» SELECTED TEXT
•••
Its moves will affect not just economics but geopolitics as well.

The US, long the world's lone superpower, now faces an emerging China that is both a major partner and a potential rival on the world stage.

"The richer the Chinese get, ... the stronger their defense capabilities get," says Adam Segal, a senior fellow in China studies at the Council on Foreign Relations in New York.

Whether US-China relations will grow more or less stable over time is the key question. "The more interdependent our economies become, the more we all have to lose from any conflict, either economic or military," Mr. Segal says.

China's rising economic capabilities, in many cases, have military applications as well, and Beijing's defense budget has been growing. In January, it unnerved the US by conducting a test in which it used a missile to knock out a satellite. It began deploying a new fighter jet recently.

Just how fast is China climbing the industrial value chain? "Probably faster than we expect but not as fast as the hype," Segal says. "I don't think they're going to eat our lunch anytime soon."

In commercial aviation, for example, China remains far behind the US and Europe. "I find it difficult to believe that they could develop their own" large aircraft from scratch in just 13 years, says Paul Nisbet, an aerospace analyst at JSA Research in Newport, R.I.
•••
» DATA SECTION

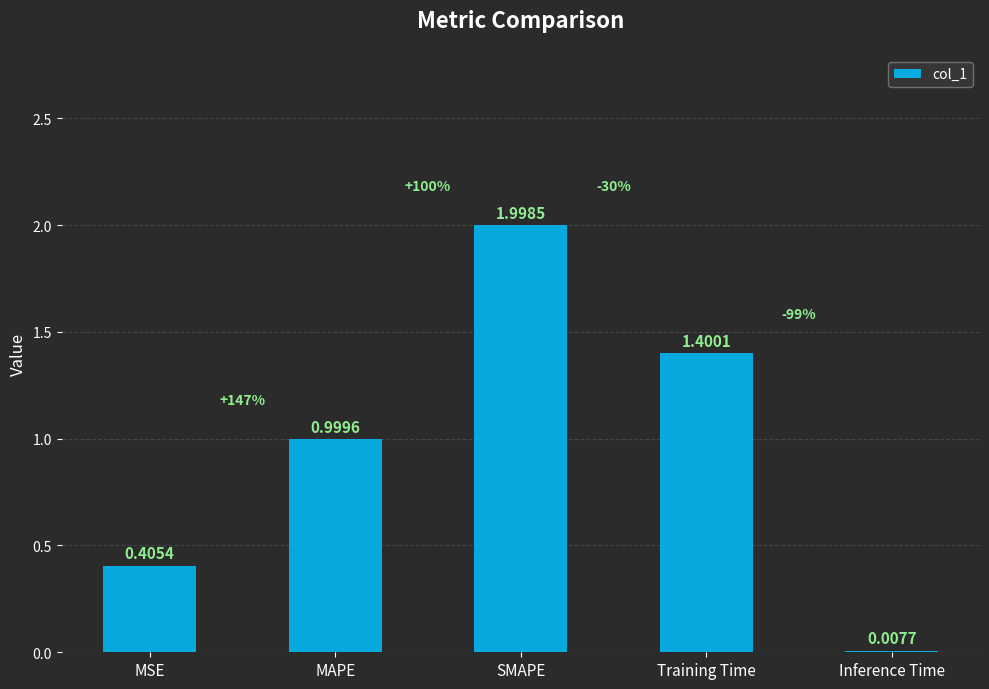

The chart shows a value of 1.4 at Training Time. True or false?

True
•••
» APPLY WHAT YOU READ
(a) According to the passage on China's rise, what did China do in January that unnerved the US?
(b) From the passage on China's rise, return everything from "Its moves will" down to "in New York.", word for word.
(c) Carry the passage on China's rise further, continuing on from its final sentence.

» ANSWER SECTION
(a) It conducted a test in which it used a missile to knock out a satellite.

(b)
Its moves will affect not just economics but geopolitics as well.

The US, long the world's lone superpower, now faces an emerging China that is both a major partner and a potential rival on the world stage.

"The richer the Chinese get, ... the stronger their defense capabilities get," says Adam Segal, a senior fellow in China studies at the Council on Foreign Relations in New York.

(c)
Still, China has signed a deal with Airbus to assemble the A-320 jetliner. That, coupled with China's own massive investment in the industry, could build its capability over time. Chinese companies have a track record of using foreign partnerships to build domestic expertise.

"This narrowing of the technology gap is occurring in many, many fields," says Mr. McMillion, the Washington economist. In part, he says, "the issue is that multinational companies are now building their very best products in China" as well as in the US.

Since China has much lower labor costs, that holds a potential threat to the high-cost standard of living to which Americans are accustomed.

Already some signs of strain have emerged, some economists say.

The competition of lower-cost and increasingly skilled labor in emerging nations "has put unrelenting pressure on employment and real wages in the high-cost developed world," Stephen Roach of Morgan Stanley, a New York investment bank, writes in a recent report.